Other dietitians, though, may be on board with helping you lose weight if they think it will result in better overall health; for example, if weight loss leads to lower blood pressure or is caused by eating more fruits and vegetables. "My training was encouraging individuals to eat a healthy, well-balanced diet; my training was helping those individuals who need to lose weight [do so] in a healthy manner," says Keri Gans, a registered dietitian in New York City. For her that may mean helping people choose healthier options 80 percent of the time.

4. Consider your personality and history.

Have you tried counting calories, reducing portion sizes, monitoring your weight and using other conventional weight-loss strategies, only to regain the weight, feel ashamed and start the cycle again? The non-diet approach may resonate most with you. "Most of my clients come to me having gone on tons of different diets and experienced firsthand yo-yoing and shame that comes with each diet," Hartley says. "It's really amazing to see how clients connect with intuitive eating." If you're someone who tends to take things too far -- a "healthy" diet becomes an eating disorder, or a goal to get a promotion turns you into a workaholic who neglects other responsibilities -- a non-diet approach to nutrition may be safer for you, too.

[See: The Eating Disorder Spectrum -- From Pregorexia to Drunkorexia.]

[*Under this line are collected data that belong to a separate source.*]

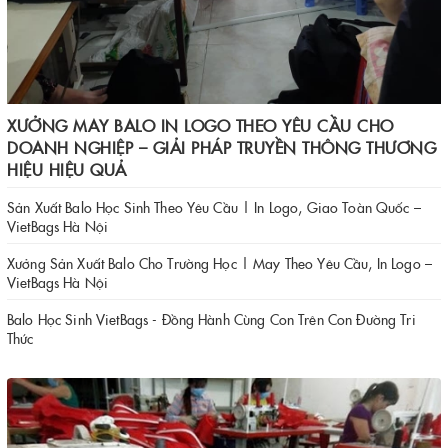
XƯỞNG MAY BALO IN LOGO THEO YÊU CẦU CHO
DOANH NGHIỆP – GIẢI PHÁP TRUYỀN THÔNG THƯƠNG
HIỆU HIỆU QUẢ
Sản Xuất Balo Học Sinh Theo Yêu Cầu | In Logo, Giao Toàn Quốc –
VietBags Hà Nội
Xưởng Sản Xuất Balo Cho Trường Học | May Theo Yêu Cầu, In Logo –
VietBags Hà Nội
Balo Học Sinh VietBags - Đồng Hành Cùng Con Trên Con Đường Tri
Thức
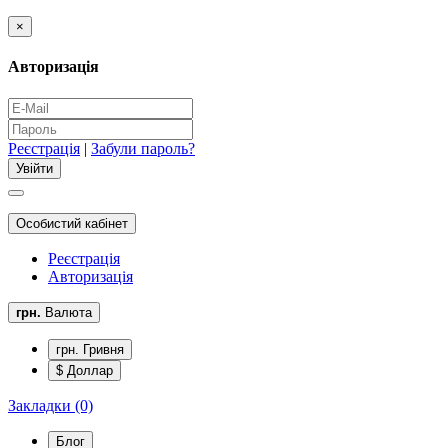
×
Авторизація
Реєстрація
|
Забули пароль?
Особистий кабінет
Реєстрація
Авторизація
грн.
Валюта
грн. Гривня
$ Доллар
Закладки (0)
Блог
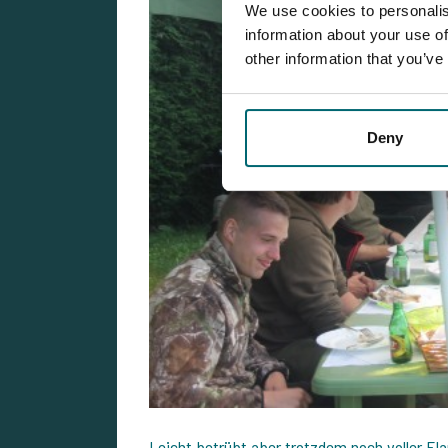
We use cookies to personalis
information about your use of
other information that you’ve
Deny
Leicht betrübt aber trotzdem noch voller El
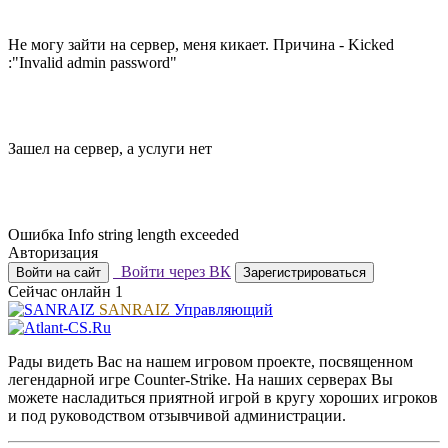
Не могу зайти на сервер, меня кикает. Причина - Kicked
:"Invalid admin password"
Зашел на сервер, а услуги нет
Ошибка Info string length exceeded
Авторизация
Войти через ВК
Войти на сайт
Зарегистрироваться
Сейчас онлайн
1
SANRAIZ
Управляющий
Рады видеть Вас на нашем игровом проекте, посвященном
легендарной игре Counter-Strike. На наших серверах Вы
можете насладиться приятной игрой в кругу хороших игроков
и под руководством отзывчивой администрации.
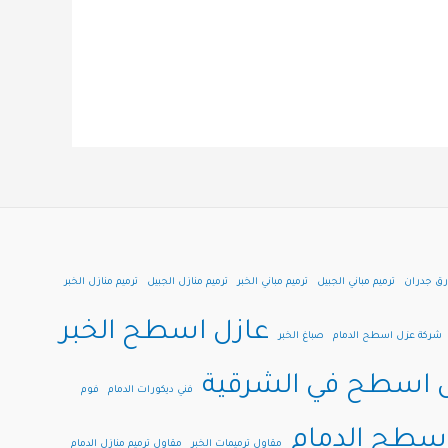
رق جدران
ترميم مباني الجبيل
ترميم مباني الخبر
ترميم منازل الجبيل
ترميم منازل الخبر
عازل اسطح الخبر
شركة عزل اسطح الدمام
صباغ الخبر
 اسطح في الشرقية
فني ديكورات الدمام
فوم
اسطح الدمام
مقاول ترميمات الخبر
مقاول ترميم منازل الدمام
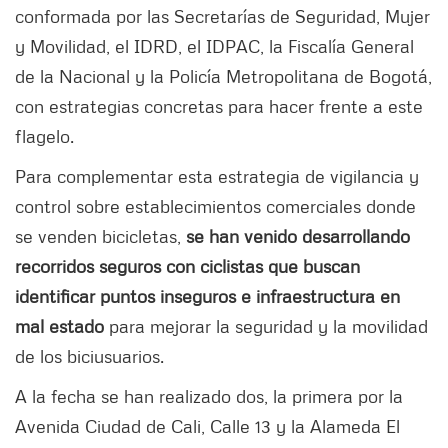
conformada por las Secretarías de Seguridad, Mujer
y Movilidad, el IDRD, el IDPAC, la Fiscalía General
de la Nacional y la Policía Metropolitana de Bogotá,
con estrategias concretas para hacer frente a este
flagelo.
Para complementar esta estrategia de vigilancia y
control sobre establecimientos comerciales donde
se venden bicicletas,
se han venido desarrollando
recorridos seguros con ciclistas que buscan
identificar puntos inseguros e infraestructura en
mal estado
para mejorar la seguridad y la movilidad
de los biciusuarios.
A la fecha se han realizado dos, la primera por la
Avenida Ciudad de Cali, Calle 13 y la Alameda El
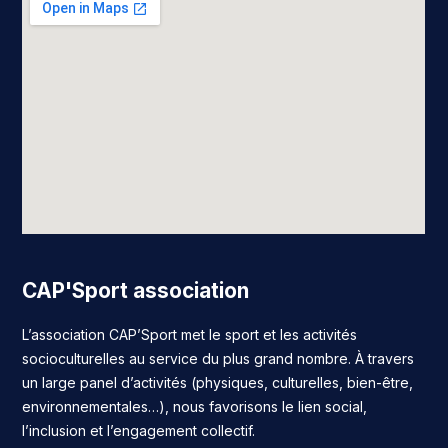
CAP'Sport association
L’association CAP’Sport met le sport et les activités
socioculturelles au service du plus grand nombre. À travers
un large panel d’activités (physiques, culturelles, bien-être,
environnementales…), nous favorisons le lien social,
l’inclusion et l’engagement collectif.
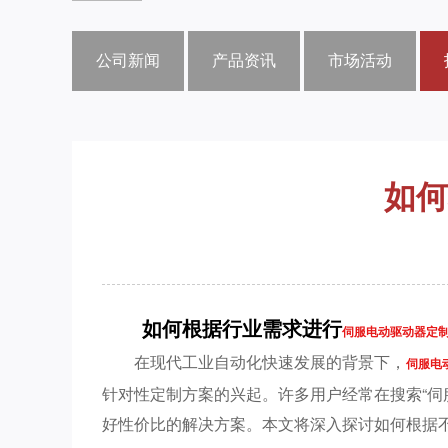
公司新闻
产品资讯
市场活动
如何
如何根据行业需求进行
伺服电动驱动器定
在现代工业自动化快速发展的背景下，
伺服电
针对性定制方案的兴起。许多用户经常在搜索“伺
好性价比的解决方案。本文将深入探讨如何根据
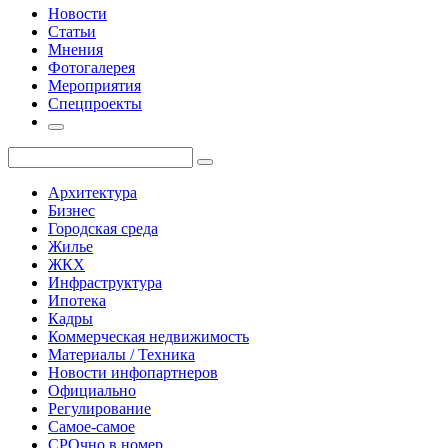
Новости
Статьи
Мнения
Фотогалерея
Мероприятия
Спецпроекты
Архитектура
Бизнес
Городская среда
Жилье
ЖКХ
Инфраструктура
Ипотека
Кадры
Коммерческая недвижимость
Материалы / Техника
Новости инфопартнеров
Официально
Регулирование
Самое-самое
СРОчно в номер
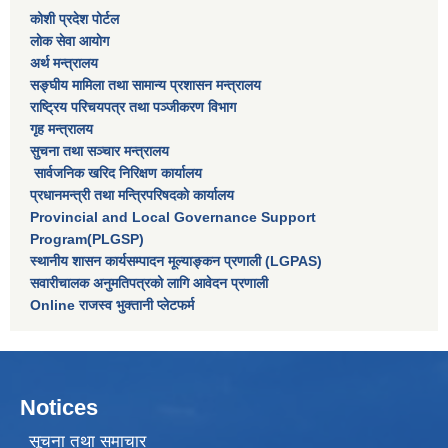
कोशी प्रदेश पोर्टल
लाेक सेवा आयाेग
अर्थ मन्त्रालय
सङ्घीय मामिला तथा सामान्य प्रशासन मन्त्रालय
राष्‍ट्रिय परिचयपत्र तथा पञ्‍जीकरण विभाग
गृह मन्त्रालय
सुचना तथा सञ्चार मन्त्रालय
सार्वजनिक खरिद निरिक्षण कार्यालय
प्रधानमन्त्री तथा मन्त्रिपरिषदकाे कार्यालय
Provincial and Local Governance Support
Program(PLGSP)
स्थानीय शासन कार्यसम्पादन मूल्याङ्कन प्रणाली (LGPAS)
सवारीचालक अनुमतिपत्रको लागि आवेदन प्रणाली
Online राजस्व भुक्तानी प्लेटफर्म
Notices
सूचना तथा समाचार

However, if you're someone who craves structure and needs outer accountability to achieve your goals, you may be better off seeing someone who's willing to set some external parameters. "Some people need more order," says Gans, who's never given clients rigid meal plans or endorsed calorie counting, but does help them brainstorm meal ideas and be more calorie conscious. "If they're like, 'How many glasses of wine can I have a night?' I can't just say, 'Listen to your body,'" she says. (The answer is one a night, and two if they really want it during special occasions.)

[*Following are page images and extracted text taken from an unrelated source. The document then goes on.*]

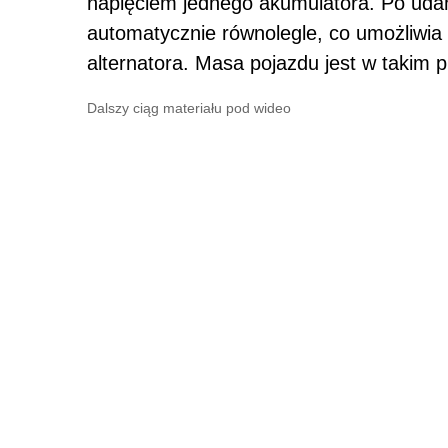
napięciem jednego akumulatora. Po uda
automatycznie równolegle, co umożliwia 
alternatora. Masa pojazdu jest w taki
Dalszy ciąg materiału pod wideo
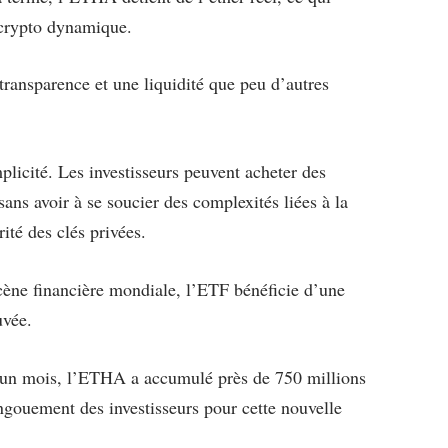
 crypto dynamique.
e transparence et une liquidité que peu d’autres
mplicité. Les investisseurs peuvent acheter des
sans avoir à se soucier des complexités liées à la
ité des clés privées.
cène financière mondiale, l’ETF bénéficie d’une
uvée.
’un mois, l’ETHA a accumulé près de 750 millions
engouement des investisseurs pour cette nouvelle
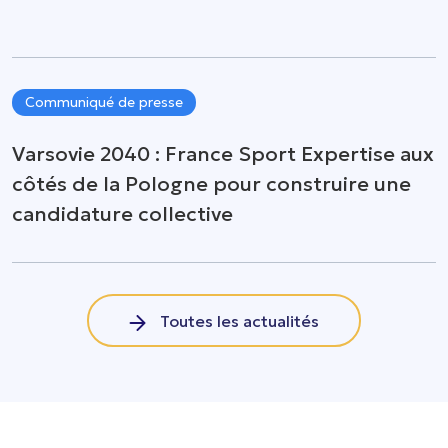
Communiqué de presse
Varsovie 2040 : France Sport Expertise aux
côtés de la Pologne pour construire une
candidature collective
Toutes les actualités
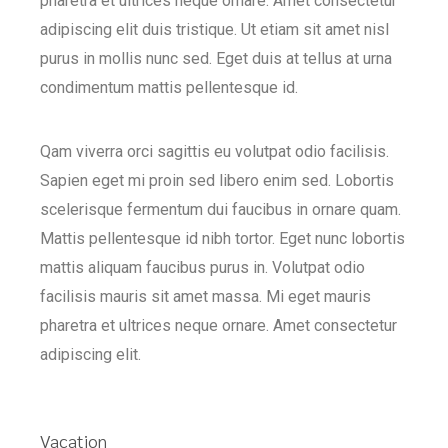
pharetra et ultrices neque ornare. Amet consectetur
adipiscing elit duis tristique. Ut etiam sit amet nisl
purus in mollis nunc sed. Eget duis at tellus at urna
condimentum mattis pellentesque id.
Qam viverra orci sagittis eu volutpat odio facilisis.
Sapien eget mi proin sed libero enim sed. Lobortis
scelerisque fermentum dui faucibus in ornare quam.
Mattis pellentesque id nibh tortor. Eget nunc lobortis
mattis aliquam faucibus purus in. Volutpat odio
facilisis mauris sit amet massa. Mi eget mauris
pharetra et ultrices neque ornare. Amet consectetur
adipiscing elit.
Vacation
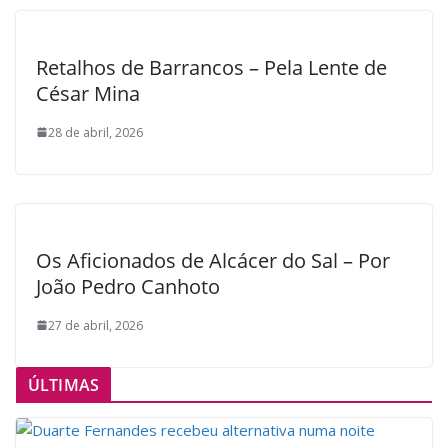
Retalhos de Barrancos – Pela Lente de
César Mina
28 de abril, 2026
Os Aficionados de Alcácer do Sal – Por
João Pedro Canhoto
27 de abril, 2026
ÚLTIMAS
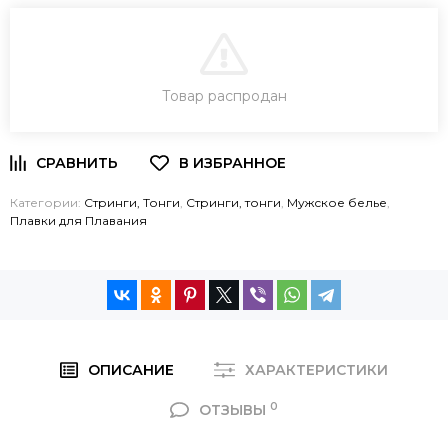
В КОРЗИНУ
Товар распродан
ЗАКАЗ В ОДИН КЛИК
Категории:
Стринги, Тонги
,
Стринги, тонги
,
Мужское белье
,
Плавки для Плавания
ОПИСАНИЕ
ХАРАКТЕРИСТИКИ
0
ОТЗЫВЫ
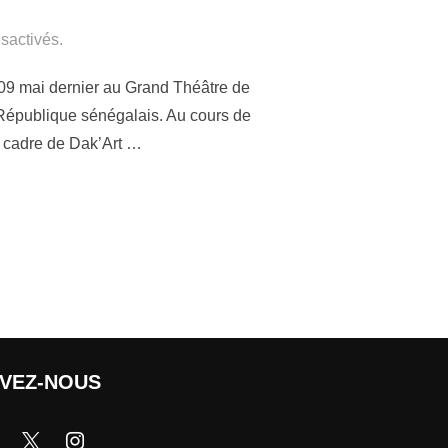
sactivés.
i 09 mai dernier au Grand Théâtre de
 République sénégalais. Au cours de
le cadre de Dak’Art …
IVEZ-NOUS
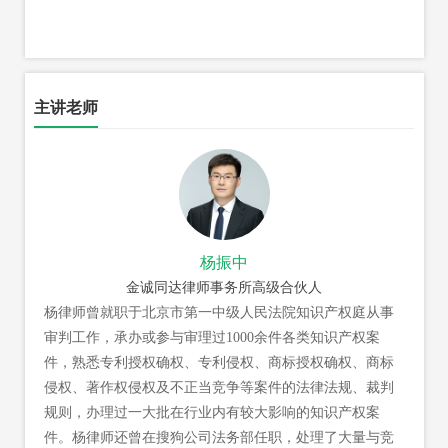
主讲老师
杨振中
金诚同达律师事务所高级合伙人
杨律师曾就职于北京市第一中级人民法院知识产权庭从事
审判工作，承办或参与审理过1000余件各类知识产权案
件，熟悉专利授权确权、专利侵权、商标授权确权、商标
侵权、著作权侵权及不正当竞争等案件的法律法规、裁判
规则，办理过一大批在行业内有较大影响的知识产权案
件。杨律师还曾在搜狗公司法务部任职，处理了大量与竞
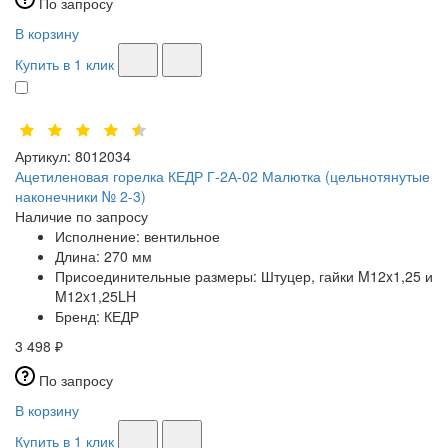
По запросу
В корзину
Купить в 1 клик
Артикул:
8012034
Ацетиленовая горелка КЕДР Г-2А-02 Малютка (цельнотянутые
наконечники № 2-3)
Наличие по запросу
Исполнение:
вентильное
Длина:
270 мм
Присоединительные размеры:
Штуцер, гайки M12x1,25 и
M12x1,25LH
Бренд:
КЕДР
3 498 ₽
По запросу
В корзину
Купить в 1 клик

That said, any good registered dietitian -- no matter what his or her approach is -- should take your history, personality and needs into account to create the plan that works best for you. "A good practitioner will be flexible," Foroutan says. "Part of the training is to start where the person is and to make achievable steps for them."

5. Shop around.

How a professional identifies him or herself is only one consideration when RDN shopping. After all, plenty of dietitians may teach intuitive eating without advertising it on their websites, and others that claim to endorse intuitive eating may stray from the true meaning of the philosophy, Hartley says. What matters more than a label is how you connect with that person, dietitians agree. Like you would a doctor or even a hairdresser, find out what you can about a prospective dietitian online and via referrals, then meet him or her in person. If you don't have a good gut feeling, move on. "In the end," Foroutan says, "it's got to feel right."